ACTIVITY - Print exactly the line that contains "mug: present [486,247,515,283]" along with every line beneath it to the end of the records below, and omit pictures.
[PROVIDED ENTRIES — start]
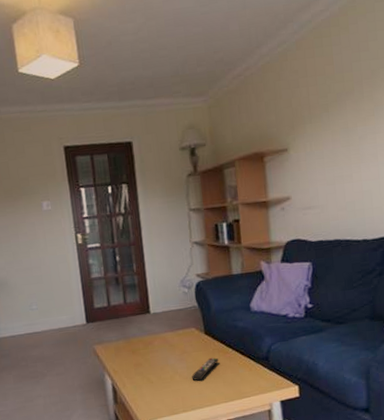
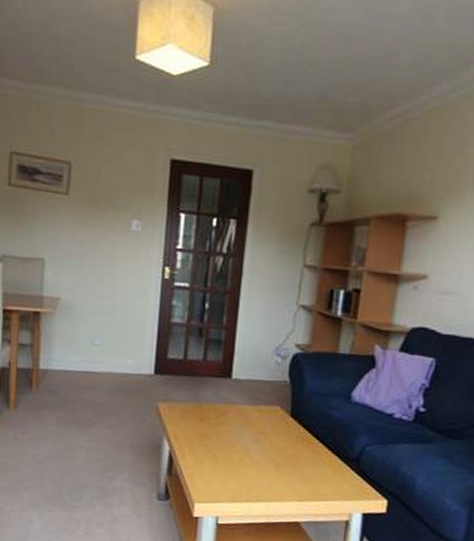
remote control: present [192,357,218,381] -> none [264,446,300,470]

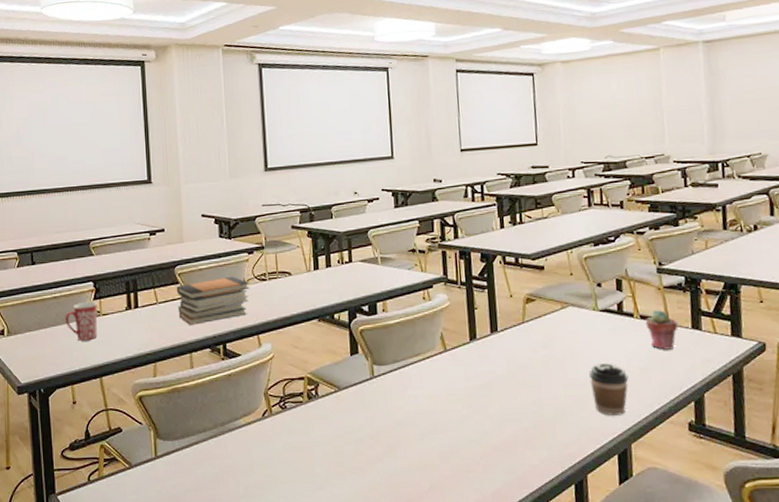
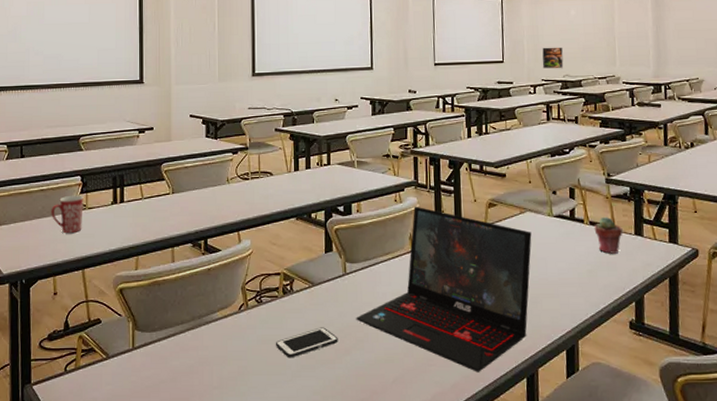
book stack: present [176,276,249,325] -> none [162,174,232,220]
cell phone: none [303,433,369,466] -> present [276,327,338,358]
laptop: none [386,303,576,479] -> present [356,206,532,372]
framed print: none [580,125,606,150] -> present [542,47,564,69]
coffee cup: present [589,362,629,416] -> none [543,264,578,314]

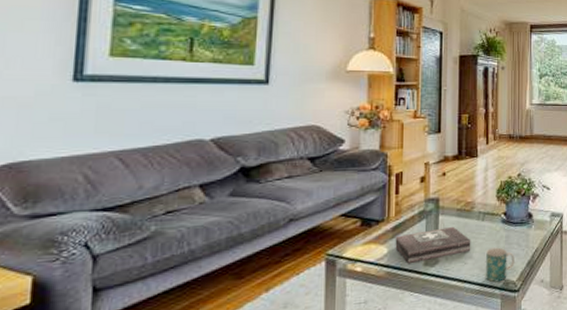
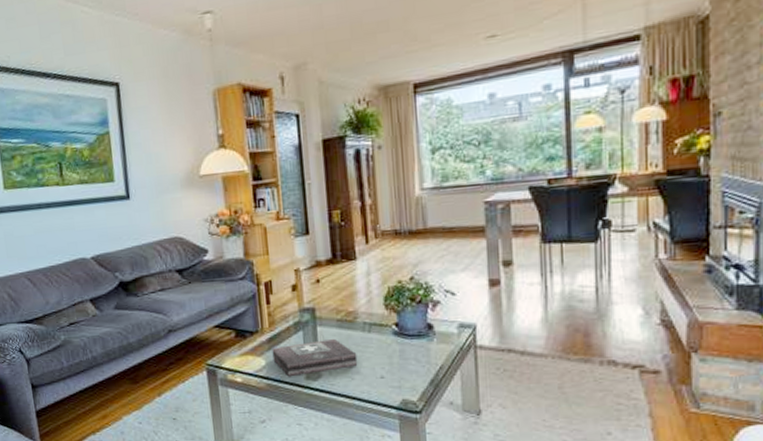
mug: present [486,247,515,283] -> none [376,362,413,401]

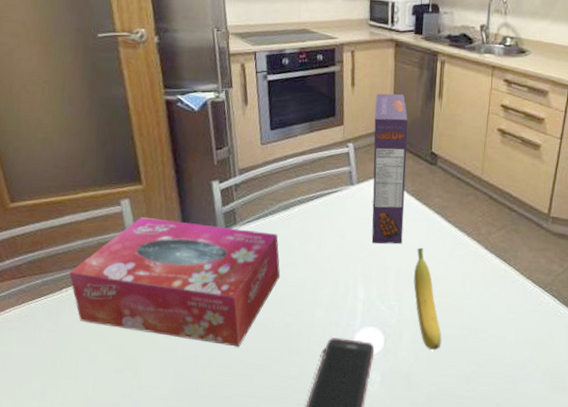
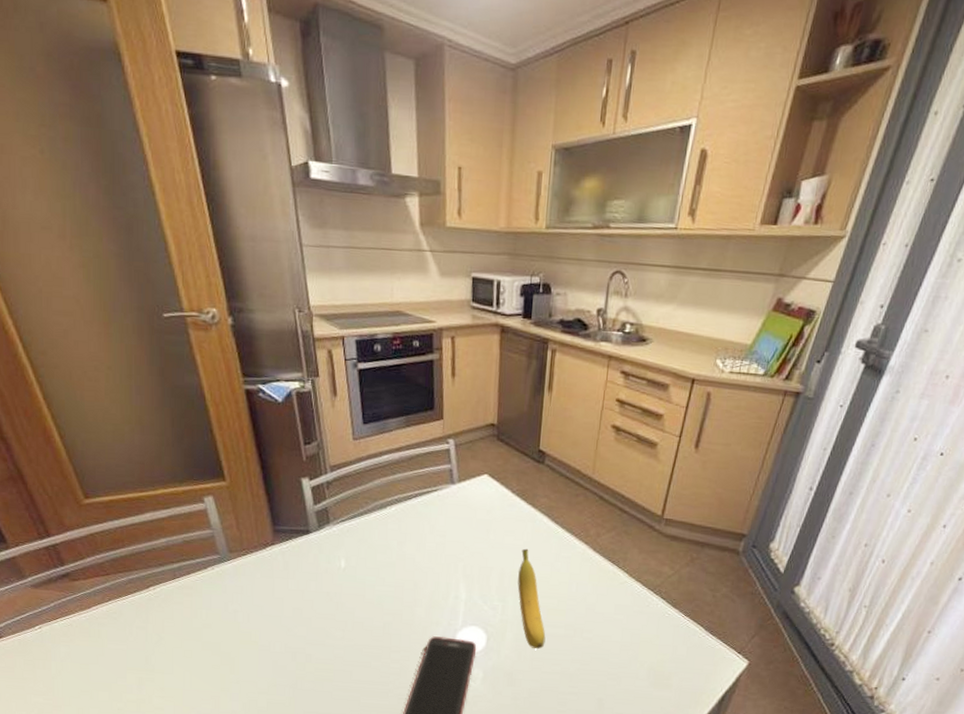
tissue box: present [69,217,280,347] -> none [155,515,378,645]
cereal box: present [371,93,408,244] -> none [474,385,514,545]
[PROVIDED ENTRIES — finish]
EXERCISE ANSWER -
mug: present [486,247,515,283] -> none [376,362,413,401]

tissue box: present [69,217,280,347] -> none [155,515,378,645]
cereal box: present [371,93,408,244] -> none [474,385,514,545]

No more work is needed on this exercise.